DATE=$(date +%Y%m%d-%H%M%S)
KEEP_DAYS=14
GDRIVE_REMOTE="gdrive:hermes-backups"
hermes backup -o "$BACKUP_DIR/hermes-backup-$DATE.zip" -l "daily-cron"
rclone copy "$BACKUP_DIR/hermes-backup-$DATE.zip" "$GDRIVE_REMOTE" --quiet
find "$BACKUP_DIR" -name "hermes-backup-*.zip" -mtime +$KEEP_DAYS -delete
rclone delete "$GDRIVE_REMOTE" --min-age ${KEEP_DAYS}d --quietPlanifié via cron sous l'utilisateur applicatif, jamais root :
0 3 * * * /home/hermes/scripts/backup-hermes.sh >> /home/hermes/backups/backup.log 2>&1Points de sécurité appliqués sur cette brique :
- Configuration rclone chiffrée par mot de passe (elle contient un refresh token OAuth Google avec accès au Drive)
- Mot de passe fourni au script via variable d'environnement (jamais en argument de commande visible dans
ps auxou l'historique shell) - Client OAuth Google personnel plutôt que le client_id partagé de rclone (en fin de vie courant 2026)
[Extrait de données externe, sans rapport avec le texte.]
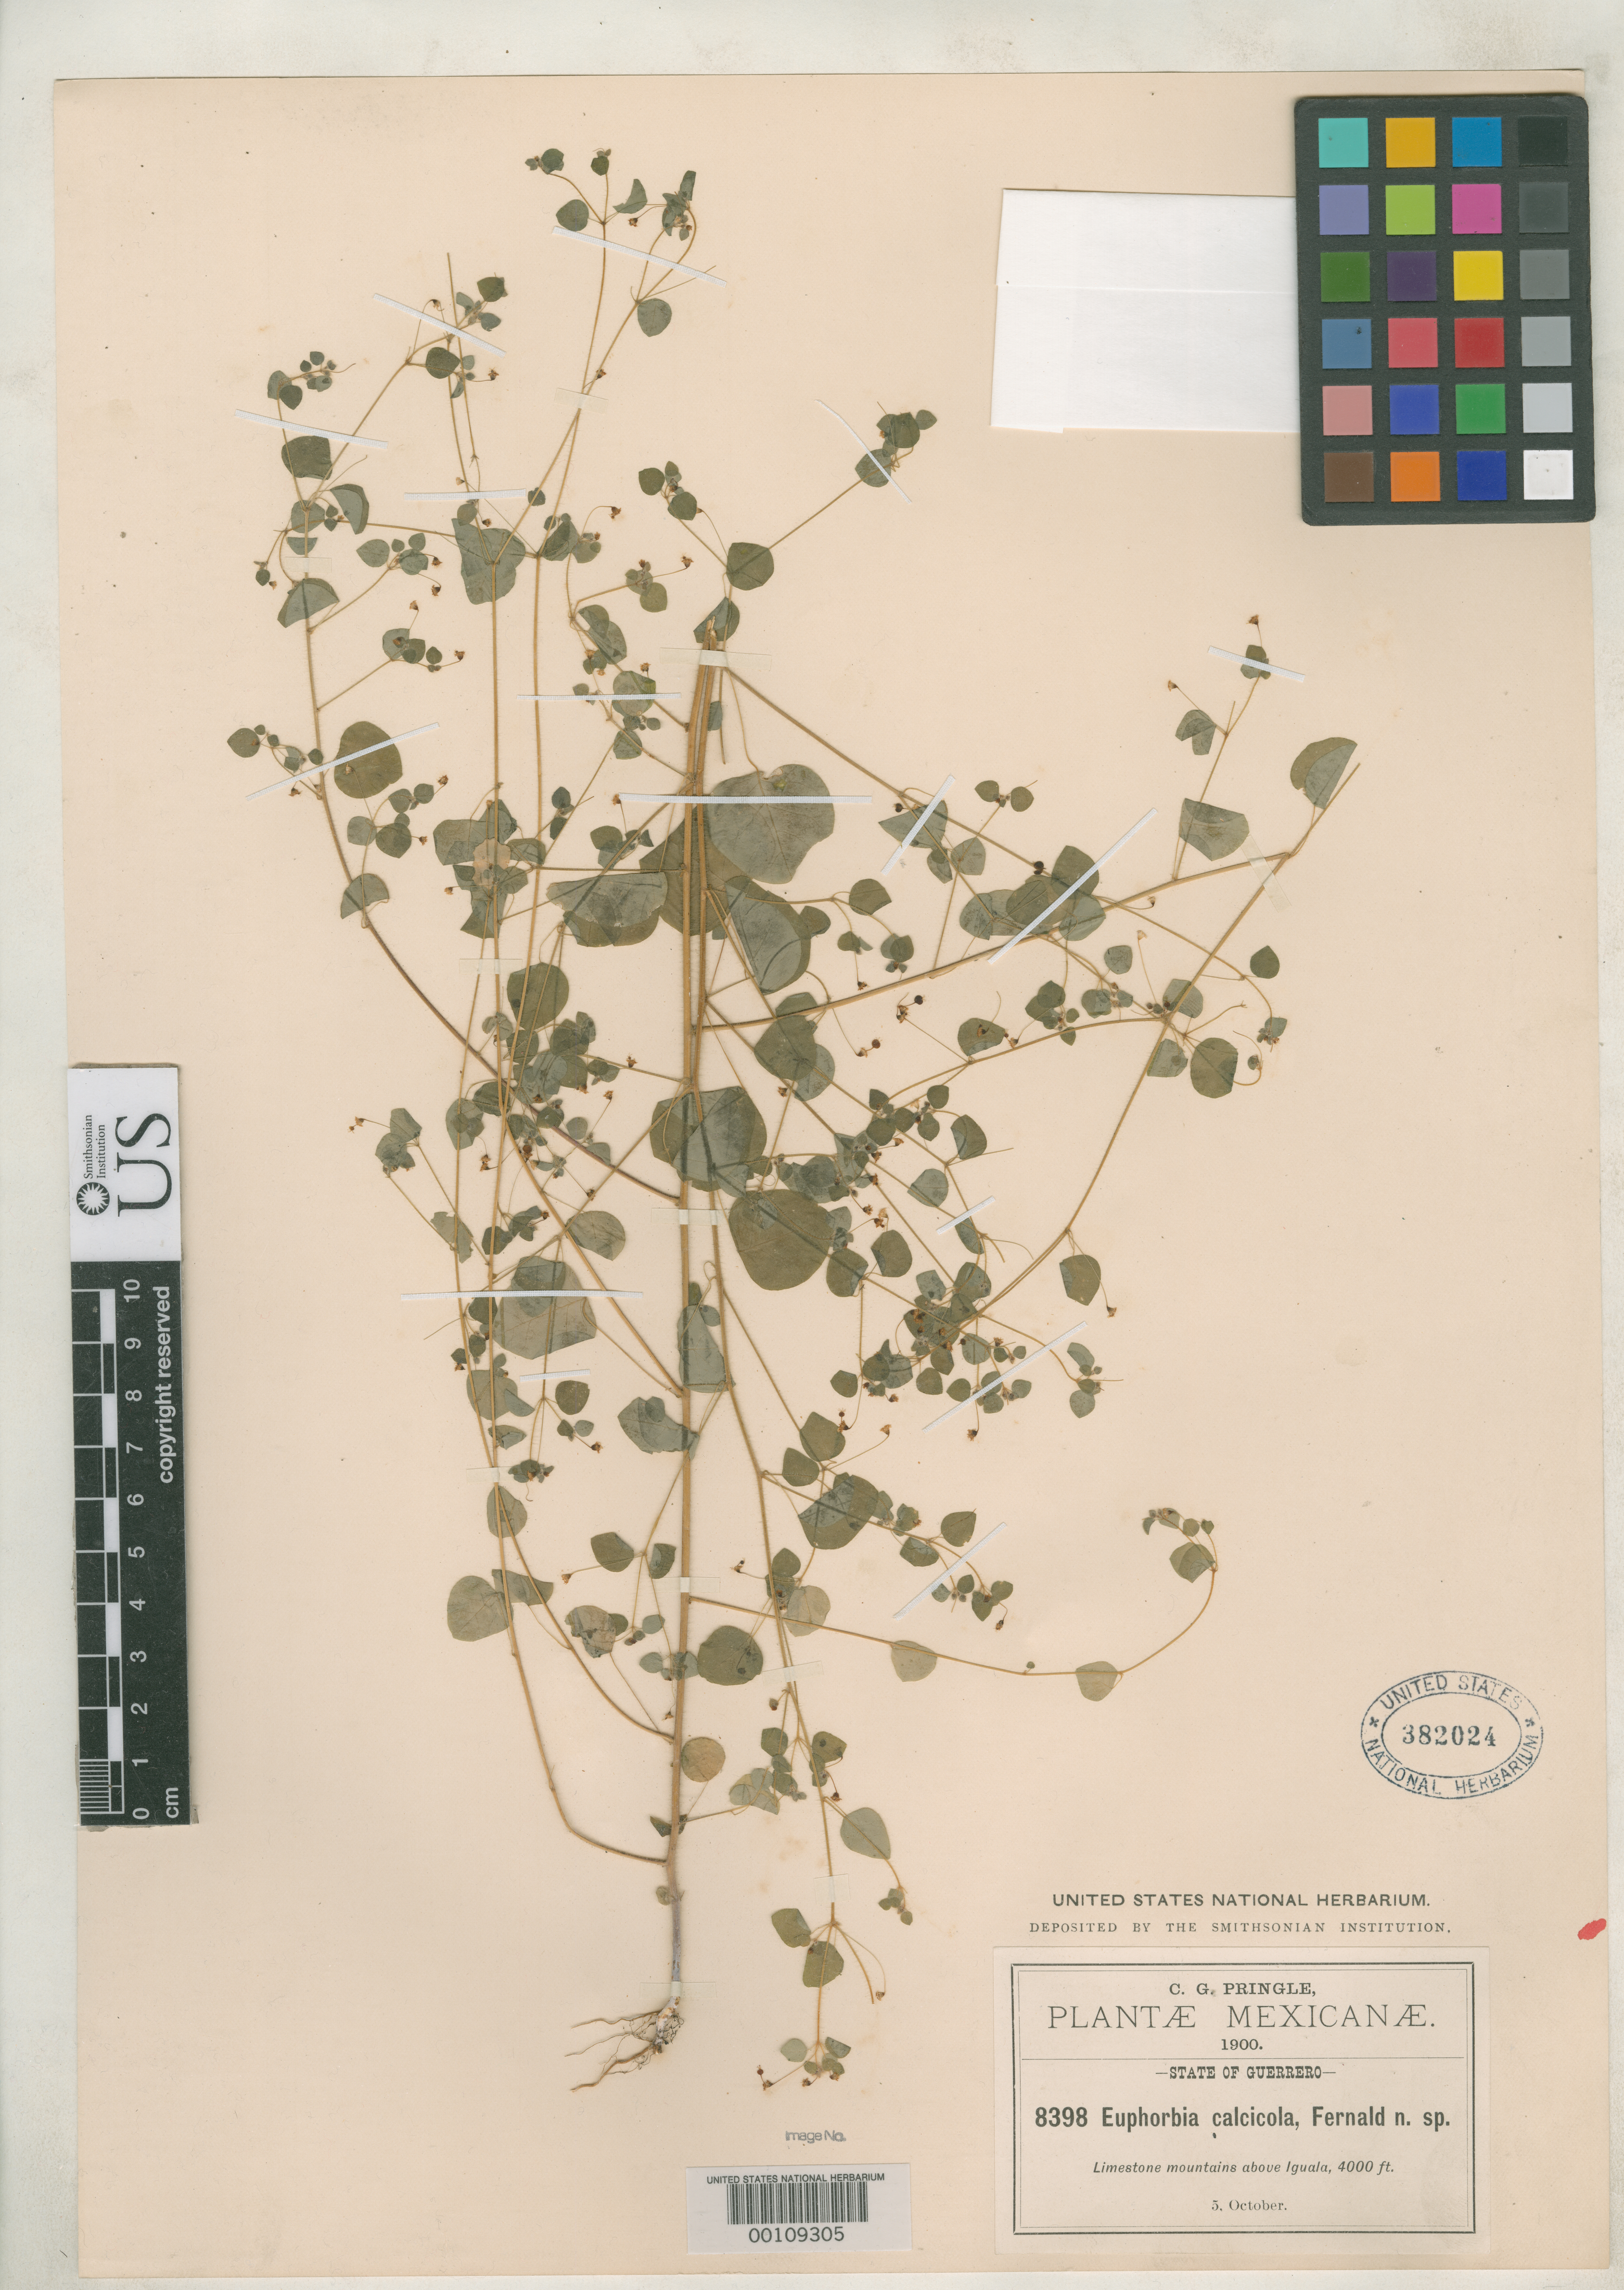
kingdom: Plantae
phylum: Tracheophyta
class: Magnoliopsida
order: Malpighiales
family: Euphorbiaceae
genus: Euphorbia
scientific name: Euphorbia calcicola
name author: Fernald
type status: Isotype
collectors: C. G. Pringle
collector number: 8398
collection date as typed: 05 Oct 1900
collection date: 1900-10-05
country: Mexico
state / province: Guerrero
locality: Mountains above Iguala.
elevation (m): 1230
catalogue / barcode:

- Permissions restrictives (
chmod 700) sur les répertoires de scripts et de backups
Ce que ce projet démontre
Durcissement système
Migration de privilèges, permissions, isolation d'un processus à risque.
Architecture réseau
Reverse proxy, TLS, séparation loopback/public entre services.
Gestion des secrets
Chiffrement au repos, injection sécurisée en environnement d'exécution, redaction automatique dans les logs.
Automatisation fiable
systemd, cron, scripts idempotents avec gestion d'erreur stricte (set -euo pipefail).
Le code n'est que la moitié du travail sur ce genre de projet — l'autre moitié, souvent négligée, c'est la question "qui peut faire quoi, et qu'est-ce qui se passe si ça tourne mal". C'est cette moitié-là qui distingue un curl | bash de cinq minutes d'un déploiement qu'on peut raisonnablement laisser tourner sans surveillance.